When to use Server-Client Mode:

  • Production deployments
  • Multi-device orchestration
  • Heterogeneous device management
  • Need for centralized control and monitoring
  • Frequent strategy updates without device disruption

Implementation Examples

Server: Sending Commands

# Server sends command to client via AIP
async def execute_on_device(
    server: AgentServer,
    client_id: str,
    command: str,
    arguments: Dict[str, Any]
) -> Dict[str, Any]:
    """Execute command on remote client."""

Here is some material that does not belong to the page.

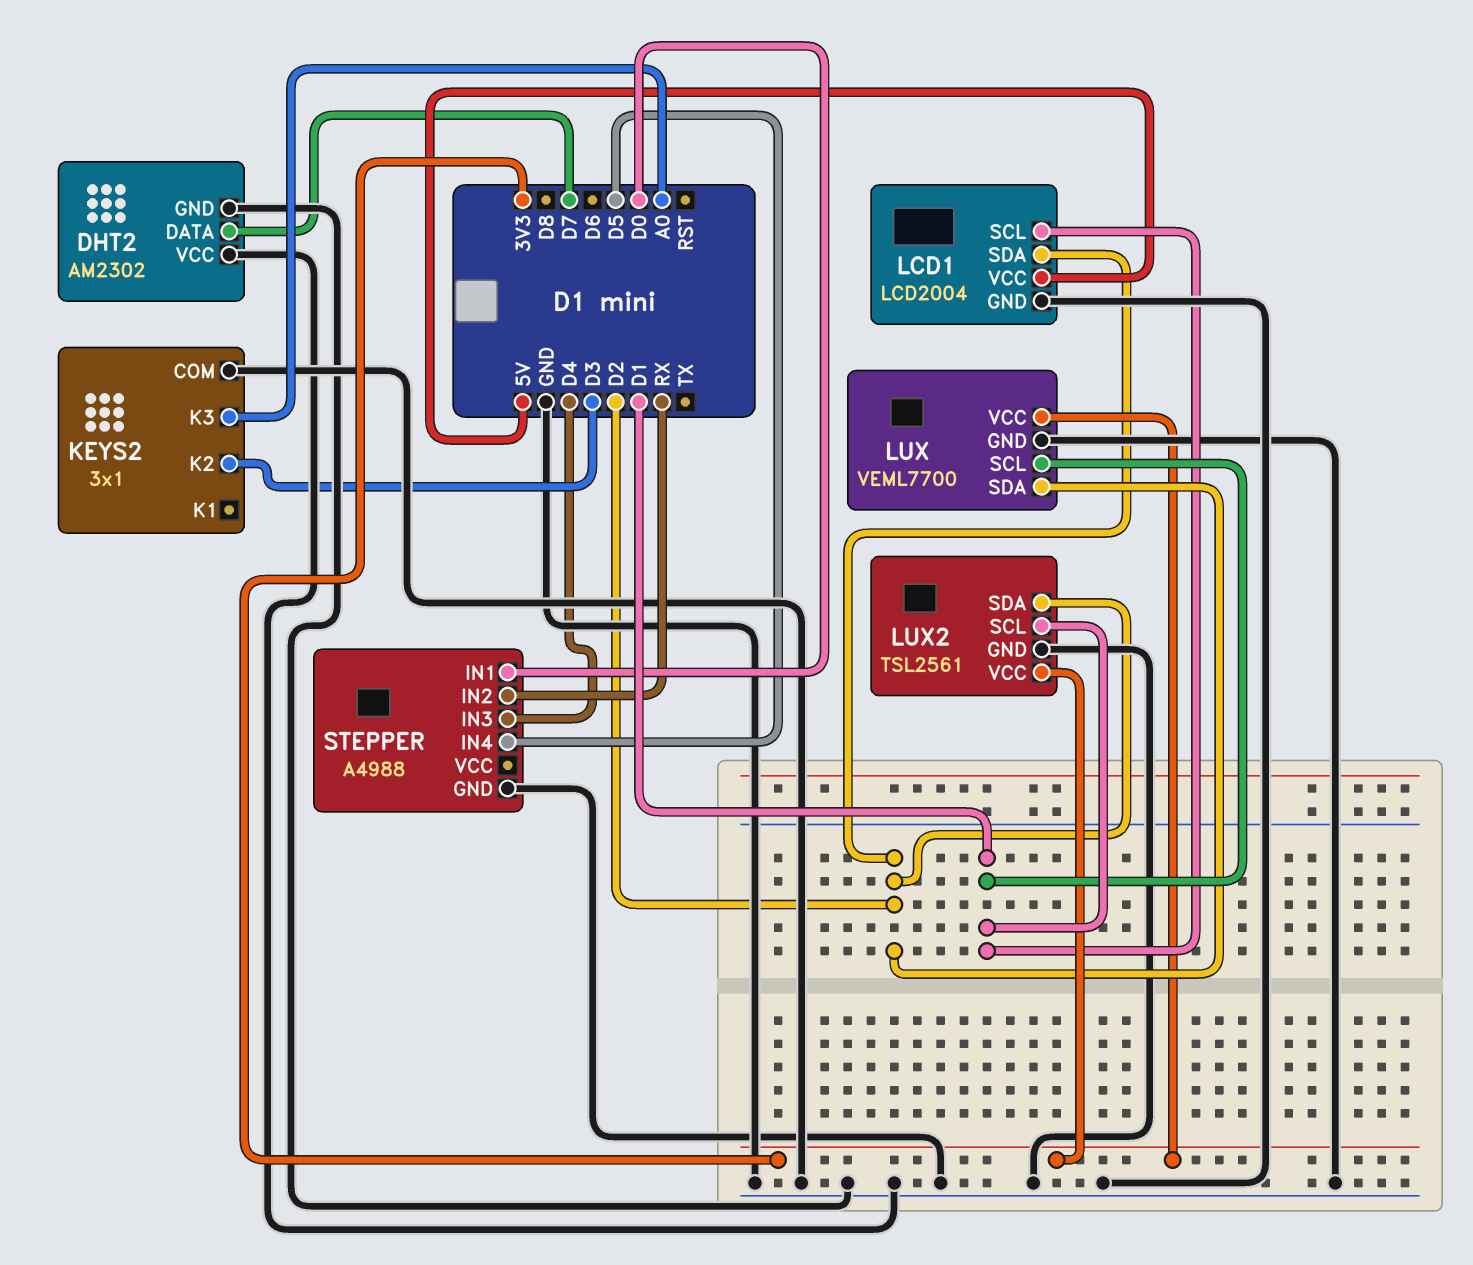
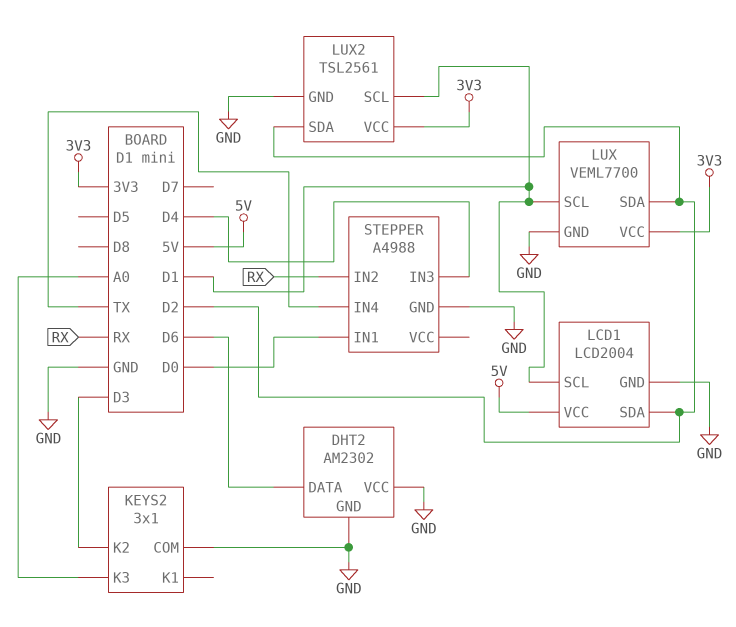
DHT2 pin DATA: D7 -> D6
STEPPER pin IN4: D5 -> TX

    # Create command message
    message = {
        "type": "command",
        "request_id": generate_request_id(),
        "payload": {
            "function": command,
            "arguments": arguments
        }
    }

    # Send via AIP
    result = await server.send_command(client_id, message)

    return result

Client: Executing Commands

# Client receives and executes command
async def handle_command(
    client: AgentClient,
    command_message: Dict[str, Any]
) -> Dict[str, Any]:
    """Handle incoming command from server."""

    # Extract command details
    function = command_message["payload"]["function"]
    arguments = command_message["payload"]["arguments"]
    request_id = command_message["request_id"]

    try:
        # Execute via MCP tool
        result = await client.computer.execute_tool(
            tool_name=function,
            parameters=arguments
        )

        # Return success result
        return {
            "type": "result",
            "request_id": request_id,
            "payload": {
                "status": "success",
                "data": result
            }
        }

    except Exception as e:
        # Return error result
        return {
            "type": "result",
            "request_id": request_id,
            "payload": {
                "status": "error",
                "error": str(e)
            }
        }

Summary

The server-client architecture is a foundational design pattern in UFO's distributed agent system:

Key Takeaways:

  • 🏗️ Separation of Concerns: Server handles reasoning, client handles execution
  • 📡 AIP Communication: Persistent WebSocket connections enable real-time bidirectional messaging
  • 🔧 Independent Updates: Server logic and client tools evolve independently
  • 📈 Scalable Management: Single server orchestrates multiple clients
  • 🛡️ Fault Isolation: Client failures don't crash server reasoning
  • 🌐 Multi-Device Ready: Supports heterogeneous device orchestration

Related Documentation:

By decoupling high-level reasoning from low-level execution, the server-client architecture enables UFO to safely orchestrate complex workflows across diverse computing environments while maintaining flexibility, reliability, and ease of maintenance.